WMB shareholders have no reason at all to sue ETE... their own board agreed to the deal, so any damages to WMB shareholders should go to them, especially if ETE wins this suit and no misconduct on their part is proved. No one forced WMB into this deal... I suspect they did it to mask their own cash flow difficulties (which was the point of the WPZ roll-up that preceded the ETE deal) which are now out in the open, but that has nothing to do with ETE, it has a lot more to do with overpaying for Access Midstream at the top of the market.
Although I hope the convertible deal *does* get canceled...
I assume the problem isn't Hanjin per se -- which is a small customer -- but the possibility that it is just the canary in the coal mine. What happens if a larger customer has similar distress OR if SSW reworks Hanjin's lease, wants *their* terms renegotiated also? I'm sure that accounts for the very strong tone of Wang's public comments on Hanjin.All of their customers are competitors of each other and they're all in some degree of pain in this market, so I can't imagine any of them will be pleased if one of them gets their deal reworked on better terms.

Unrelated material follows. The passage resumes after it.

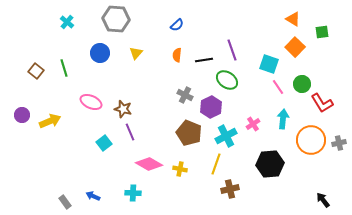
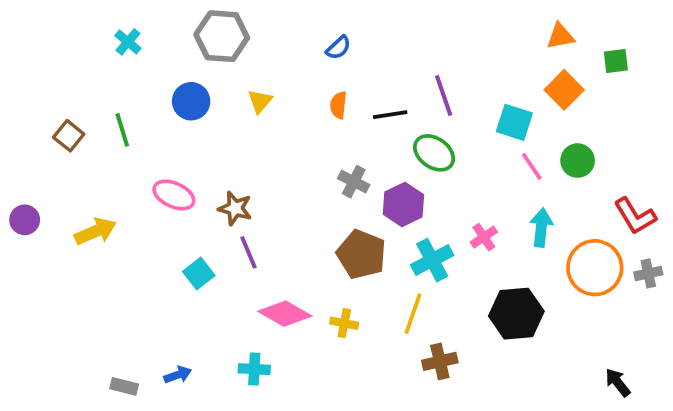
orange triangle: (293, 19) -> (560, 36), turned -42
red L-shape: (322, 103) -> (635, 216), moved
purple circle: (22, 115) -> (25, 220), moved
blue arrow: (93, 196) -> (178, 375), turned 136
gray rectangle: (65, 202) -> (124, 386), turned -40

If the market thinks the deal will go through, WMB isn't going to rise -- ETE stock will collapse to $10 or below, that is how the large current premium will resolve itself. I hesitate to predict how low ETC stock will go once people start dumping it after the deal closes. I'm sure plenty of WMB folks will be selling their shares at a discount to prevent larger losses when ETC starts trading.
Nope, it's all the common units. See pg 25, where WMB discusses its impact on the merger:
"The WMB board has reviewed ETE's statement that it does not expect to make any cash distributions with respect to its common units following the close of the merger... The WMB board notes that a lack of distributions on ETE common units will lead to a lack of distributions on ETE Class E units, and therefore, on ETC common shares."

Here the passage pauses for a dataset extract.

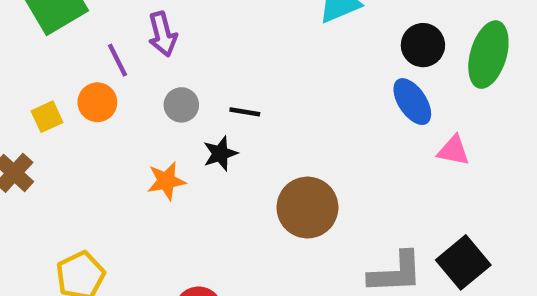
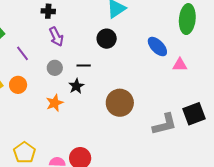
purple arrow: (163, 34) -> (56, 37), moved
black circle: (423, 45) -> (107, 39), moved
orange circle: (97, 102) -> (18, 85), moved
black square: (463, 262) -> (194, 114), turned 30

This is copied-and-pasted directly from page 23:
" However, ETE no longer expects to pay cash distributions with respect to its common units following the closing of the merger until the quarter ending March 31, 2018"

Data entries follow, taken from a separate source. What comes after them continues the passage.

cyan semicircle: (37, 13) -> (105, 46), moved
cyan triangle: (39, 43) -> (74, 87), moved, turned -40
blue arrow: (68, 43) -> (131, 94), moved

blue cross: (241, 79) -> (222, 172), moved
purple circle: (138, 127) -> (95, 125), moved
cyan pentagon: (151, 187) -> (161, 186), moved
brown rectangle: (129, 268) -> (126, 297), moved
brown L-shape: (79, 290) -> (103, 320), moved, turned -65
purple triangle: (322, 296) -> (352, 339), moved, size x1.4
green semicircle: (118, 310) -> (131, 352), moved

This has also been discussed a million times in different forums, it's not exactly news.
I've owned it since 2008 -- thought I'd seen everything with this stock, but obviously, what did I know...
This is clearly stated in the merger doc that was sent to shareholders.
ETE has already announced that the distribution will be cancelled when the WMB merger occurs. If the merger does not happen, there is still a chance -- 50-50? -- that the distribution will be reduced, but I doubt it would be eliminated completely.
Looks like new preferreds are priced at 8.2%, noticeably better than the ones they just redeemed, so a good data point.
So much for that theory...
Curious to see if these new preferreds will be cheaper or more expensive than what they just redeemed.
I think that is just keeping themselves from getting sued -- if WMB people vote down the merger because ETE has already announced they will eliminate the dividend, and then WMB immediately cuts it anyway, that's not going to look good. The fact that their own div is about to be cut is material info when deciding to vote for or against the merger.
ETE has already announced no div if the deal closes... if people vote the deal down for that reason, than WMB cuts their div anyway, they'd get sued out the wazoo.
As for amount of cut, it depends on the announced reason... if the main reason is just to true up the payout ratio with sustainable DCF, maybe it only gets cut to $2.00. If the main reason is to supply WPZ with capital for expansion, they'll do a Kinder Morgan thing and cut down to a token level.
but cash flow hasn't budged. DCP stake has evaporated, falling canadian $, giving away assets to DCP -- plus when it was $43, it was fundamentally overvalued @ 3% yield. Simply increasing the payout ratio shouldn't boost the stock price.